▶ **Instructions to follow**
Your answer must restate each entry below word for word, with no pictures in it.

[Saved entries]

--- START ---

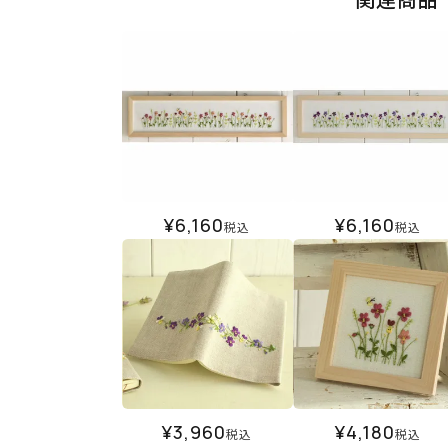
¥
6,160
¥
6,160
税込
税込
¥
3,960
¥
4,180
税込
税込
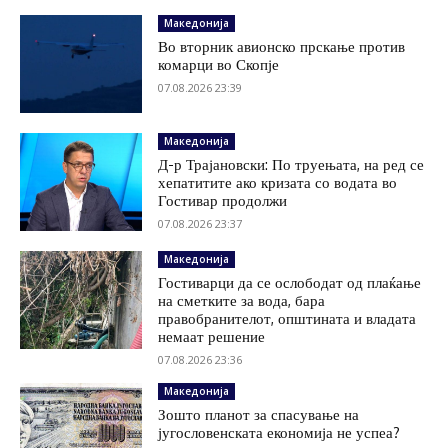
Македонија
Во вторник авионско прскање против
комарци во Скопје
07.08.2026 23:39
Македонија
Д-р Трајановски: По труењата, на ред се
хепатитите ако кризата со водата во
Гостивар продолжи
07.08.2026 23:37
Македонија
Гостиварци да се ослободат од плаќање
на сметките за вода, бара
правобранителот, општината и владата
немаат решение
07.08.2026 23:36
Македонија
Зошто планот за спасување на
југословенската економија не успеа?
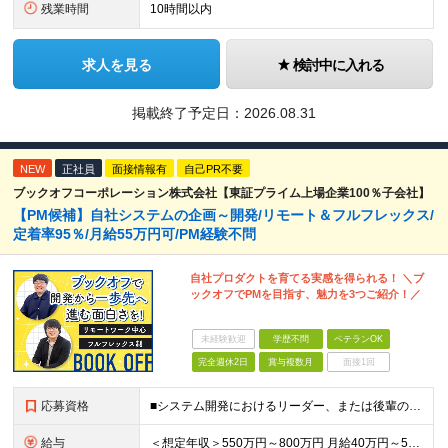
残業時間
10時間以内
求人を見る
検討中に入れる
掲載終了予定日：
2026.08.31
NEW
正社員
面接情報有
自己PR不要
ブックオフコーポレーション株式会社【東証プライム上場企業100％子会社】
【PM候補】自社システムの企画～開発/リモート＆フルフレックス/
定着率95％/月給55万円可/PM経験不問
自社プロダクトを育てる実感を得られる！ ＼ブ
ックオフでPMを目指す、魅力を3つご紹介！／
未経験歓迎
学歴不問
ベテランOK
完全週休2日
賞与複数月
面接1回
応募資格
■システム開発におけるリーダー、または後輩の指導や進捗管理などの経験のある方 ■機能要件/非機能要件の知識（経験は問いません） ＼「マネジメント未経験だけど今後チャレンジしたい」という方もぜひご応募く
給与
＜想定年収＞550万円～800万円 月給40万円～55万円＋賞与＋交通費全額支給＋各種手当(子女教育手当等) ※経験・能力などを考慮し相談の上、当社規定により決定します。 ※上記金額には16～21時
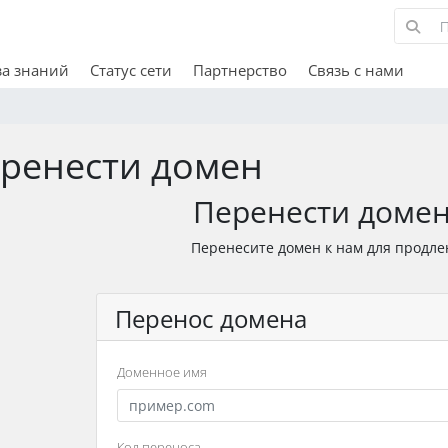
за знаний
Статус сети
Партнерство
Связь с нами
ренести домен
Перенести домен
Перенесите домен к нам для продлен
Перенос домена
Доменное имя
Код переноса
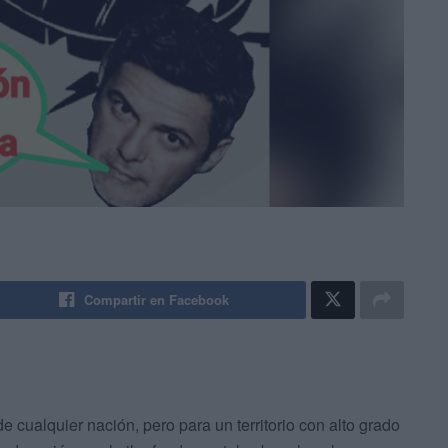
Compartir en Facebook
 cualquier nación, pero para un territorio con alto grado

--- END ---

▶ **Exercise solution**
¥
6,160
¥
6,160
税込
税込
¥
3,960
¥
4,180
税込
税込
Македонија
Во вторник авионско прскање против
комарци во Скопје
07.08.2026 23:39
Македонија
Д-р Трајановски: По труењата, на ред се
хепатитите ако кризата со водата во
Гостивар продолжи
07.08.2026 23:37
Македонија
Гостиварци да се ослободат од плаќање
на сметките за вода, бара
правобранителот, општината и владата
немаат решение
07.08.2026 23:36
Македонија
Зошто планот за спасување на
југословенската економија не успеа?
残業時間
10時間以内
求人を見る
検討中に入れる
掲載終了予定日：
2026.08.31
NEW
正社員
面接情報有
自己PR不要
ブックオフコーポレーション株式会社【東証プライム上場企業100％子会社】
【PM候補】自社システムの企画～開発/リモート＆フルフレックス/
定着率95％/月給55万円可/PM経験不問
自社プロダクトを育てる実感を得られる！ ＼ブ
ックオフでPMを目指す、魅力を3つご紹介！／
未経験歓迎
学歴不問
ベテランOK
完全週休2日
賞与複数月
面接1回
応募資格
■システム開発におけるリーダー、または後輩の指導や進捗管理などの経験のある方 ■機能要件/非機能要件の知識（経験は問いません） ＼「マネジメント未経験だけど今後チャレンジしたい」という方もぜひご応募く
給与
＜想定年収＞550万円～800万円 月給40万円～55万円＋賞与＋交通費全額支給＋各種手当(子女教育手当等) ※経験・能力などを考慮し相談の上、当社規定により決定します。 ※上記金額には16～21時
за знаний
Статус сети
Партнерство
Связь с нами
ренести домен
Перенести домен
Перенесите домен к нам для продлен
Перенос домена
Доменное имя
Код переноса
Compartir en Facebook
 cualquier nación, pero para un territorio con alto grado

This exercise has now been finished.